As above, handle this in event_init, as other system PMUs do.

Handling it here is rather late, and unnecessarily fragile.

> +/*
> + * In some platforms interrupt resources might not come directly from the GIC,
> + * but from separate IRQ circuitry that signals a summary IRQ to the GIC and
> + * is handled by a secondary IRQ controller.
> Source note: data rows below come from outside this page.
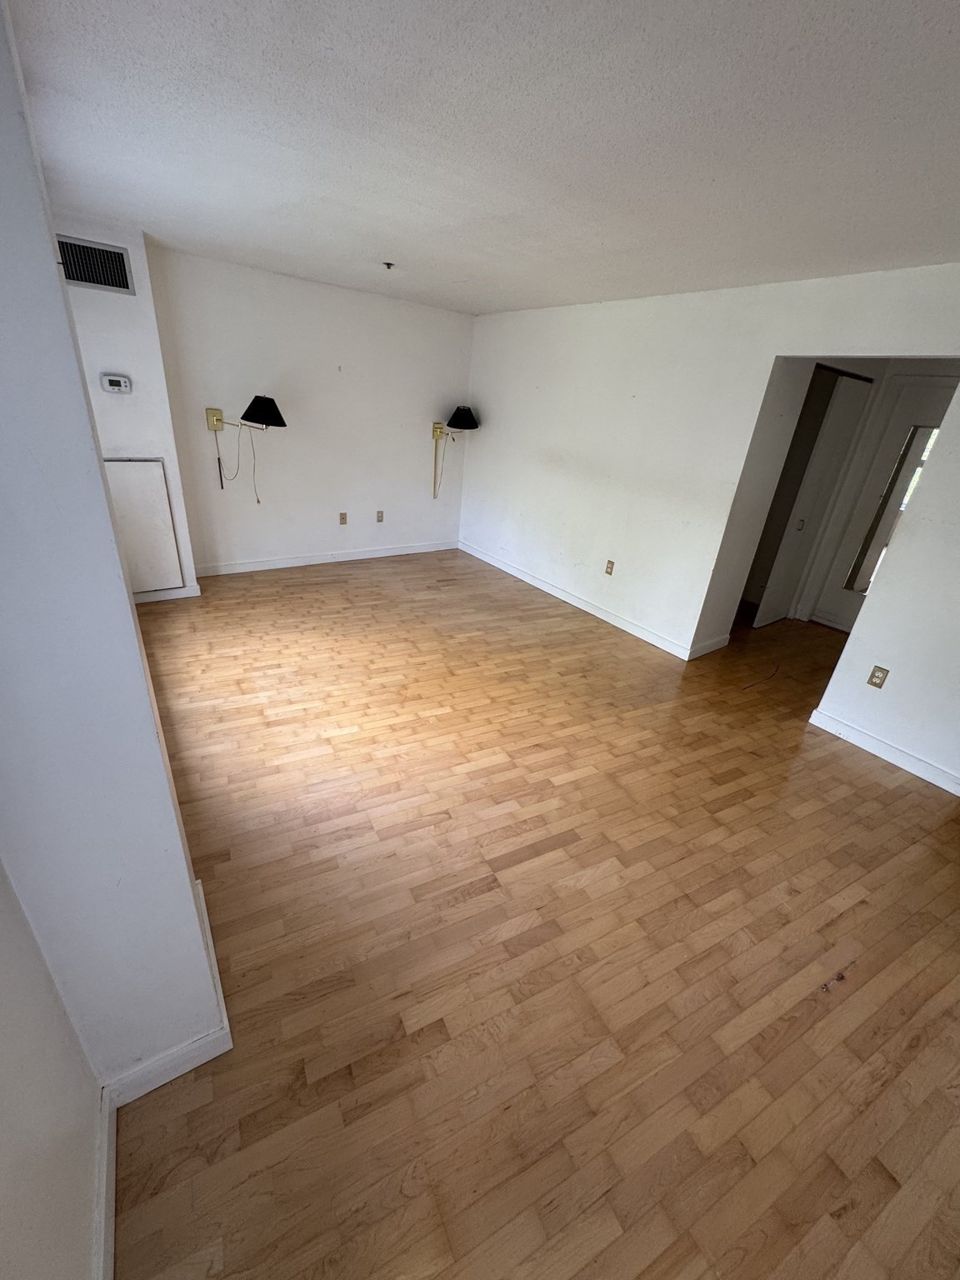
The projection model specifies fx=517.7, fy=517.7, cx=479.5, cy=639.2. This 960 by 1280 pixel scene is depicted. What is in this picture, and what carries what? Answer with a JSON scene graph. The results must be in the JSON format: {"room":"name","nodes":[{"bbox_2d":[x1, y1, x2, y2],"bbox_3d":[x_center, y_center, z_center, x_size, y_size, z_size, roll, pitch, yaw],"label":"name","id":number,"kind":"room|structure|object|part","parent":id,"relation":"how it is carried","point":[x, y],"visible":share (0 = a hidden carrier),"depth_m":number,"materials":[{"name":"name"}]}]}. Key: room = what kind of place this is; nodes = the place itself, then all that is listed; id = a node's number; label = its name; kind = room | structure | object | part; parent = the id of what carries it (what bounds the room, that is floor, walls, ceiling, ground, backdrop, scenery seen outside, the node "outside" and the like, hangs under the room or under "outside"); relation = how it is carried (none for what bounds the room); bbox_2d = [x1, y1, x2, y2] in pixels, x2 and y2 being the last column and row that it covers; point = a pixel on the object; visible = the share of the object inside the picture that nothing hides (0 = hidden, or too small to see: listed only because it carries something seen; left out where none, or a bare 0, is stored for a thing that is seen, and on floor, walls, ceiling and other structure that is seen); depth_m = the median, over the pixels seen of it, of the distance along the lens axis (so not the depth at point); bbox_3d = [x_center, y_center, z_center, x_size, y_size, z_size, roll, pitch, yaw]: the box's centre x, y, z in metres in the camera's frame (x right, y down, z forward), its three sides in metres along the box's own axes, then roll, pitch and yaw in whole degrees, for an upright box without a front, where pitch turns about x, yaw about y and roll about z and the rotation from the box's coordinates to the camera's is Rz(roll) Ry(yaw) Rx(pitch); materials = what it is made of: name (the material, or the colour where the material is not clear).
{"room":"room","nodes":[
{"label":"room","id":0,"kind":"room"},
{"bbox_2d":[0,860,103,1279],"bbox_3d":[-0.348,0.516,0.037,0.132,2.384,3.608,-13,30,-33],"label":"near left wall","id":1,"kind":"structure","parent":0,"point":[3,1020],"depth_m":0.91,"materials":[{"name":"white paint"}]},
{"bbox_2d":[91,1085,117,1279],"bbox_3d":[-0.247,1.604,0.401,0.017,0.096,2.535,-13,30,-33],"label":"baseboard","id":2,"kind":"structure","parent":1,"relation":"attached to","point":[104,1187],"depth_m":1.12,"materials":[{"name":"white paint"}]},
{"bbox_2d":[0,0,223,1085],"bbox_3d":[-1.077,-0.125,1.199,0.374,2.415,1.290,-13,30,-33],"label":"left wall","id":3,"kind":"structure","parent":0,"point":[148,711],"depth_m":0.92,"materials":[{"name":"paint"}]},
{"bbox_2d":[101,880,229,1103],"bbox_3d":[-0.974,0.977,1.592,0.256,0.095,0.798,-13,30,-33],"label":"baseboard","id":4,"kind":"structure","parent":3,"relation":"attached to","point":[191,1066],"depth_m":1.35,"materials":[{"name":"white paint"}]},
{"bbox_2d":[56,219,199,599],"bbox_3d":[-2.672,-1.459,3.668,0.911,2.453,0.419,-13,30,-33],"label":"wall","id":5,"kind":"structure","parent":0,"point":[125,353],"depth_m":3.46,"materials":[{"name":"white paint"}]},
{"bbox_2d":[55,235,135,294],"bbox_3d":[-2.366,-2.272,3.138,0.405,0.238,0.016,-13,30,-33],"label":"air vent","id":6,"kind":"object","parent":5,"relation":"attached to","point":[104,283],"visible":0.96,"depth_m":3.15,"materials":[{"name":"metal"}]},
{"bbox_2d":[100,372,132,394],"bbox_3d":[-2.439,-1.716,3.470,0.166,0.110,0.037,-13,30,-33],"label":"thermostat","id":7,"kind":"object","parent":5,"relation":"attached to","point":[117,380],"visible":0.98,"depth_m":3.46,"materials":[{"name":"white plastic"}]},
{"bbox_2d":[103,456,184,593],"bbox_3d":[-2.569,-0.832,3.836,0.543,0.993,0.034,-13,30,-33],"label":"access panel","id":8,"kind":"object","parent":5,"relation":"in","point":[125,466],"visible":0.81,"depth_m":3.86,"materials":[{"name":"white paint"}]},
{"bbox_2d":[131,583,202,603],"bbox_3d":[-2.668,-0.332,4.033,0.872,0.097,0.016,-13,30,-33],"label":"baseboard","id":9,"kind":"structure","parent":5,"relation":"attached to","point":[146,597],"depth_m":4.13,"materials":[{"name":"white paint"}]},
{"bbox_2d":[144,243,474,574],"bbox_3d":[-1.362,-1.935,4.929,3.014,2.439,0.141,-13,30,-33],"label":"back wall","id":10,"kind":"structure","parent":0,"point":[204,431],"depth_m":4.67,"materials":[{"name":"white paint"}]},
{"bbox_2d":[206,396,284,503],"bbox_3d":[-1.936,-1.555,4.273,0.578,0.816,0.423,-13,30,-33],"label":"wall lamp","id":11,"kind":"object","parent":10,"relation":"attached to","point":[257,399],"visible":0.99,"depth_m":4.08,"materials":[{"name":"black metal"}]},
{"bbox_2d":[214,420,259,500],"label":"lamp cord","id":12,"kind":"object","parent":11,"relation":"hanging from","point":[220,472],"visible":0.96,"depth_m":4.51,"materials":[{"name":"plastic"}]},
{"bbox_3d":[-1.749,-1.834,4.179,0.379,0.214,0.368,-13,30,-33],"label":"shade","id":13,"kind":"part","parent":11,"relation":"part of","materials":[{"name":"black fabric"}]},
{"bbox_2d":[190,540,458,577],"bbox_3d":[-1.455,-0.865,5.396,2.884,0.099,0.016,-13,30,-33],"label":"baseboard","id":14,"kind":"structure","parent":10,"relation":"attached to","point":[381,555],"depth_m":5.24,"materials":[{"name":"white paint"}]},
{"bbox_2d":[338,511,348,524],"bbox_3d":[-1.376,-1.215,5.196,0.075,0.122,0.016,-13,30,-33],"label":"wall outlet","id":15,"kind":"object","parent":10,"relation":"attached to","point":[344,520],"visible":0.98,"depth_m":5.19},
{"bbox_2d":[375,509,384,522],"bbox_3d":[-1.053,-1.297,5.456,0.075,0.123,0.016,-13,30,-33],"label":"wall outlet","id":16,"kind":"object","parent":10,"relation":"attached to","point":[381,517],"visible":0.99,"depth_m":5.45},
{"bbox_2d":[432,405,479,498],"bbox_3d":[-0.303,-1.913,5.477,0.425,0.965,0.461,-13,30,-33],"label":"wall lamp","id":17,"kind":"object","parent":10,"relation":"attached to","point":[465,415],"visible":0.99,"depth_m":5.25,"materials":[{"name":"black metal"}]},
{"bbox_3d":[-0.201,-2.291,5.359,0.393,0.219,0.377,-13,30,-33],"label":"lamp shade","id":18,"kind":"part","parent":17,"relation":"part of","materials":[{"name":"black fabric"}]},
{"bbox_2d":[7,0,959,317],"bbox_3d":[0.808,-1.843,2.190,5.075,0.112,6.646,-13,30,-33],"label":"ceiling","id":19,"kind":"structure","parent":0,"point":[138,202],"depth_m":1.63,"materials":[{"name":"white paint"}]},
{"bbox_2d":[381,260,394,270],"bbox_3d":[-0.600,-2.446,3.397,0.071,0.036,0.070,-13,30,-33],"label":"sprinkler head","id":20,"kind":"object","parent":19,"relation":"attached to","point":[388,264],"visible":0.98,"depth_m":3.39},
{"bbox_2d":[101,546,959,1279],"bbox_3d":[1.087,0.452,3.351,6.244,0.105,7.191,-13,30,-33],"label":"floor","id":21,"kind":"structure","parent":0,"point":[871,786],"depth_m":1.77,"materials":[{"name":"brown wood"}]},
{"bbox_2d":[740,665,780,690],"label":"cable","id":22,"kind":"object","parent":21,"relation":"on","point":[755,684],"visible":0.97,"depth_m":3.75,"materials":[{"name":"plastic"}]},
{"bbox_2d":[462,263,959,789],"bbox_3d":[1.697,-0.915,3.451,0.133,2.448,6.153,-13,30,-33],"label":"right wall","id":23,"kind":"structure","parent":0,"point":[562,447],"depth_m":3.63,"materials":[{"name":"white paint"}]},
{"bbox_2d":[458,540,728,660],"bbox_3d":[0.689,-0.485,5.023,0.016,0.099,3.160,-13,30,-33],"label":"baseboard","id":24,"kind":"structure","parent":23,"relation":"attached to","point":[489,560],"depth_m":4.66,"materials":[{"name":"white paint"}]},
{"bbox_2d":[604,559,614,575],"bbox_3d":[1.091,-0.605,4.373,0.009,0.118,0.072,-13,30,-33],"label":"wall outlet","id":25,"kind":"object","parent":23,"relation":"attached to","point":[610,563],"visible":0.98,"depth_m":4.37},
{"bbox_2d":[866,665,889,688],"bbox_3d":[2.248,0.216,2.925,0.009,0.117,0.071,-13,30,-33],"label":"wall outlet","id":26,"kind":"object","parent":23,"relation":"attached to","point":[874,676],"visible":0.98,"depth_m":2.92,"materials":[{"name":"beige"}]},
{"bbox_2d":[809,708,959,795],"bbox_3d":[2.741,0.918,2.465,0.016,0.094,2.249,-13,30,-33],"label":"baseboard","id":27,"kind":"structure","parent":23,"relation":"attached to","point":[868,741],"depth_m":2.96,"materials":[{"name":"white paint"}]},
{"bbox_2d":[713,358,959,650],"bbox_3d":[2.913,-0.998,3.869,0.976,2.388,2.380,-13,30,-33],"label":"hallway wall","id":28,"kind":"structure","parent":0,"point":[861,367],"depth_m":4.16,"materials":[{"name":"paint"}]},
{"bbox_2d":[753,367,871,628],"bbox_3d":[2.815,-1.104,4.442,0.740,2.069,0.095,-13,30,-33],"label":"closet door","id":29,"kind":"structure","parent":28,"relation":"in","point":[842,434],"depth_m":4.37,"materials":[{"name":"white paint"}]},
{"bbox_3d":[2.854,-1.027,4.622,0.053,0.096,0.049,-13,30,-33],"label":"knob","id":30,"kind":"part","parent":29,"relation":"part of","materials":[{"name":"metal"}]},
{"bbox_2d":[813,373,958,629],"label":"hallway door","id":31,"kind":"structure","parent":28,"relation":"in","point":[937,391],"depth_m":4.31,"materials":[{"name":"white paint"}]},
{"bbox_2d":[843,418,941,596],"bbox_3d":[3.518,-0.966,4.169,0.010,1.404,0.511,-13,30,-33],"label":"mirror","id":32,"kind":"object","parent":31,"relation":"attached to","point":[922,439],"visible":0.64,"depth_m":4.27,"materials":[{"name":"mirror"}]}
]}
This is problematic under ACPI boot
> + * because the ACPI core does not use the Resource Source field on the Extended
> + * Interrupt Descriptor, which in theory could be used to specify an alternative
> + * IRQ controller.
> +
> + * For this reason in these platforms we implement the secondary IRQ controller
> + * using the gpiolib and specify the IRQs as GpioInt resources, so when getting
> + * an IRQ from the device we first try platform_get_irq and if it fails we try
> + * devm_gpiod_get_index/gpiod_to_irq.
> + */
> +static
> +int qcom_l3_cache_pmu_get_slice_irq(struct platform_device *pdev,
> +				    struct platform_device *sdev)
> +{
> +	int virq = platform_get_irq(sdev, 0);
> +	struct gpio_desc *desc;
> +
> +	if (virq >= 0)
> +		return virq;
> +
> +	desc = devm_gpiod_get_index(&sdev->dev, NULL, 0, GPIOD_ASIS);
> +	if (IS_ERR(desc))
> +		return -ENOENT;
> +
> +	return gpiod_to_irq(desc);
> +}
> +

As Marc Zyngier pointed out in another thread, you should represent your
interrupt controller as an interrupt controller rather than pretending it is a
GPIO controller.

Drivers should be able to remain blissfully unaware what the other end of their
interrupt line is wired up to, and shouldn't have to jump through hoops like
the above.

Thanks,
Mark.